Wednesday 5 May 2010

Pulling the plug on good enough residential child care - DCSF style

This was first posted on the goodenoughcaring website at http://www.goodenoughcaring.com on April 12th, 2010.
We have had a large and supportive response to our recent report of the damaging blow dealt to residential child care in England by the decision of the Department for Children, Schools and Families to cease funding the National Centre for Excellence in Residential Child Care.

Some of us may have been present at the NCB conference in Birmingham in 2005 when Bruce Clark, then the Divisional Head of the Looked After Children Division in the Department of Education and Skills announced government funding of £731,000 to establish the NCERCC. It seemed then that residential child care had been provided with a strong platform from which to establish its place as a caring discipline.

Over a number of years the idea of the NCERCC was nurtured into being by a group of people and organisations with decades of practical experience, learning, research, development and management in residential child care. It is hard for us as residential child care workers not to feel a sense of humiliation when a consultancy organisation like Tribal with no depth of experience in our field is awarded such a powerful role in our work while the views of those whom we recognise as having deep insight of our professional discipline – residential child care - are dismissed.
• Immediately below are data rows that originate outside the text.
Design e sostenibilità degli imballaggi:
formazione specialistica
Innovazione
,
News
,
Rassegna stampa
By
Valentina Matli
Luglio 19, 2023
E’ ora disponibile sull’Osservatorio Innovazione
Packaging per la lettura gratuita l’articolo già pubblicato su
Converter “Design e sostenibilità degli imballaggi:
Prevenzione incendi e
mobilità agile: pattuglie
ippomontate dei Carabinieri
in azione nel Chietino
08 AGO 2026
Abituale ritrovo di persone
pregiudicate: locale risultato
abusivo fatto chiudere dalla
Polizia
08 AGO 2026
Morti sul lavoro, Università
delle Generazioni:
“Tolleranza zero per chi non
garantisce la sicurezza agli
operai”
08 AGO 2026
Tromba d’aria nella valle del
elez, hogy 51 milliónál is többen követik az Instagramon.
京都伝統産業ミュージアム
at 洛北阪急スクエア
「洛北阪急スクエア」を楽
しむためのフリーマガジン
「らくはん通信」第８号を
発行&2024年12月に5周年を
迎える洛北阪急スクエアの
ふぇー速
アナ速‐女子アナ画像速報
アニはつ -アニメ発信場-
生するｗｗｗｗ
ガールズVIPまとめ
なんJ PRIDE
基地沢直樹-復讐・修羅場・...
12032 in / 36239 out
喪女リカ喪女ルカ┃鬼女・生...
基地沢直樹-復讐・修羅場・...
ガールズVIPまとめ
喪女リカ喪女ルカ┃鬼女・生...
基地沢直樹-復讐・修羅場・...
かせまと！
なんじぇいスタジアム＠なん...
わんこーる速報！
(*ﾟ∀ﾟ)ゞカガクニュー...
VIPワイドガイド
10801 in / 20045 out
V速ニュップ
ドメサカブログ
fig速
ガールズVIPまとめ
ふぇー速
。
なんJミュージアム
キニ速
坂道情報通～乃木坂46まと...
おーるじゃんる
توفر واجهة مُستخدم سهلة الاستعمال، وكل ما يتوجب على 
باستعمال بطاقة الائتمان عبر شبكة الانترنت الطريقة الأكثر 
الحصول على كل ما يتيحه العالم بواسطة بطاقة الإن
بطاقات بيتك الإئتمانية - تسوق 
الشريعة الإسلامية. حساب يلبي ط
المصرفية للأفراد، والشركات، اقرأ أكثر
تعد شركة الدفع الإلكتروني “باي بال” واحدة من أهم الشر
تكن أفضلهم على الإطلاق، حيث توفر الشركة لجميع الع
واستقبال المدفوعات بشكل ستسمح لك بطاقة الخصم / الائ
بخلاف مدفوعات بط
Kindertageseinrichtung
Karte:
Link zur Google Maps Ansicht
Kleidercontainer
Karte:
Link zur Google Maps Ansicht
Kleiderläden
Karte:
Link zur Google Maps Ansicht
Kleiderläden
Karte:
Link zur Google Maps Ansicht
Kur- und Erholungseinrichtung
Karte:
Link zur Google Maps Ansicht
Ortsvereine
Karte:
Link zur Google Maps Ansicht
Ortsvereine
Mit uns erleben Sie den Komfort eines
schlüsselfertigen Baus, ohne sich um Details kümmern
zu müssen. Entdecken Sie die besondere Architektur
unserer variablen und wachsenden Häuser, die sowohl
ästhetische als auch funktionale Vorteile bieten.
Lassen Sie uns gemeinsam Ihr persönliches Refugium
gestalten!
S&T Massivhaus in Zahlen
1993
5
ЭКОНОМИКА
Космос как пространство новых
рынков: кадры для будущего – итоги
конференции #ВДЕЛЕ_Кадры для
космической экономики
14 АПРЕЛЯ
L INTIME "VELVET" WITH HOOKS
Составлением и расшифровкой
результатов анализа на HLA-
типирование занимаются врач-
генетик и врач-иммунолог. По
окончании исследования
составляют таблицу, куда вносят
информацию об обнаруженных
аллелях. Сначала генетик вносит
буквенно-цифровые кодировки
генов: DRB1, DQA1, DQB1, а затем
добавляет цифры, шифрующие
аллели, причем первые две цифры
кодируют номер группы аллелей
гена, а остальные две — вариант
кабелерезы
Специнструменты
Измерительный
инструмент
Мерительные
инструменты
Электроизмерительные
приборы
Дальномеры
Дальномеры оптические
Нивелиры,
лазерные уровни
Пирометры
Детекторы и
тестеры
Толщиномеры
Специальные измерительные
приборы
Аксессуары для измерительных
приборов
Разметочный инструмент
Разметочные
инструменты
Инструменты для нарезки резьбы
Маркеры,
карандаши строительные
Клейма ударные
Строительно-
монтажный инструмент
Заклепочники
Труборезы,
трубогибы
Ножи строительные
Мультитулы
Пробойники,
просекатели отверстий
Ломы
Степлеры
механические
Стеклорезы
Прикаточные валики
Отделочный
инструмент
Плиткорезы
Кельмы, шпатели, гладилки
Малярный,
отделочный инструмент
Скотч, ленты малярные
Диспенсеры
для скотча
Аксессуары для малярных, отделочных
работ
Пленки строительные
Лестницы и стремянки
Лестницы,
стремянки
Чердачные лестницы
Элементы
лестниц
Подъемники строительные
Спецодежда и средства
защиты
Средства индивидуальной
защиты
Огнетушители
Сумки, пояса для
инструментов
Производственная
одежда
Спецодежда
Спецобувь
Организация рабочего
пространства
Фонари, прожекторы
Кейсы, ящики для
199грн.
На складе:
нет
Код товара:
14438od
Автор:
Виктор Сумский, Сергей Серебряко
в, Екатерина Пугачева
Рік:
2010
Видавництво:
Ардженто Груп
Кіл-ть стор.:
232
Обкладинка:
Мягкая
Of course in a world dominated by a relatively small number of people seeking high financial rewards we understand that a large commercial consultancy like Tribal may claim expertise in anything in order to win a contract. To present a tender for a contract like the one Tribal has been awarded a commercial body can usually persuade an academic - with a curriculum vitae which suggests some interest in child care issues - to climb on board. We do not know if this is the case with Tribal, though its description of its current expertise does not include residential child care.

It may be that Tribal matters are a sideshow in this. The overwhelming majority of responses to our report identified the real villain of the piece as the DCSF. In pulling the plug on the NCERCC, not it seems despite of the latter's good work but, so it claims, because of it, DCSF is pulling the plug – in the way that its predecessors have done over many decades – on any informed and genuine intention to provide good enough residential child care. (Posted, April 12th, 2010).

Comments

Richard Rollinson writes, “Many of you will know I endorse the positions set out by Adrian Ward and Charles Sharpe on the goodenoughcaring website. After a conversation with John Kemmis, [of Voice for the Child in Care ] I have agreed to write to Paul Ennals at the National Children’s Bureau where NCERCC was based to emphasise the depth and intensity of the dismay felt by so many across our sector. Before NCERCC residential child care was seen as the "poor relation" of children's services and government/social policies. In light of all these comments, my communication to Paul will be brief, and forwarded with it will be the communications amongst ourselves to give it the reality and strong feeling it represents in our collective view. I am encouraged that neither a holiday period nor the start of an election has dimmed our strength of feeling”.

Adrian Ward comments, "I agree wholeheartedly with the concerns you have raised, and feel that DCSF has acted in a wholly destructive way towards NCERCC and the whole sector. There was no consultation whatsoever about the diversion of funds from NCERCC's remit into this 'Support and Challenge' programme, and as far as one can see DCSF is taking no responsibility for the consequences of its actions. NCERCC has helped to create and develop some outstanding projects such as the Children's Residential Network which have brought real value to young people by promoting and supporting good practice, and the risk is that this work will be lost, as I'm sure NCB doesn't have the money to continue any funding".


John Burton writes, "Politicians are guided by self-interested groups and have no idea of the results of their decisions. This doesn’t absolve them from responsibility. All government policy can be seen as a sophisticated system of denying accountability and passing it down to the lowest level possible – to people who are actually trying to do the work with commitment and belief. And the new legislation and guidance then makes it even more difficult to do the real work. Look at the Care Quality Commission response to the failure of inspection at the care home where Rachel Baker was convicted of manslaughter last week. It is high time we spoke out and I applaud your opinion piece".

Chris Taylor comments, " NCERCC has done well on what seems like quite a small budget, and residential care needs a unifying and professionalising voice. I know nothing about Tribal, but note that although they claim their "expertise spreads across many markets" they do not mention any form of childcare, let alone residential care. They do offer a range of services in education, perhaps a return to the old Children's Homes with Education model. I also doubt that NCERCC will be the only casualty of the desperate need to reduce both deficit and debt...residential care has always been a soft target".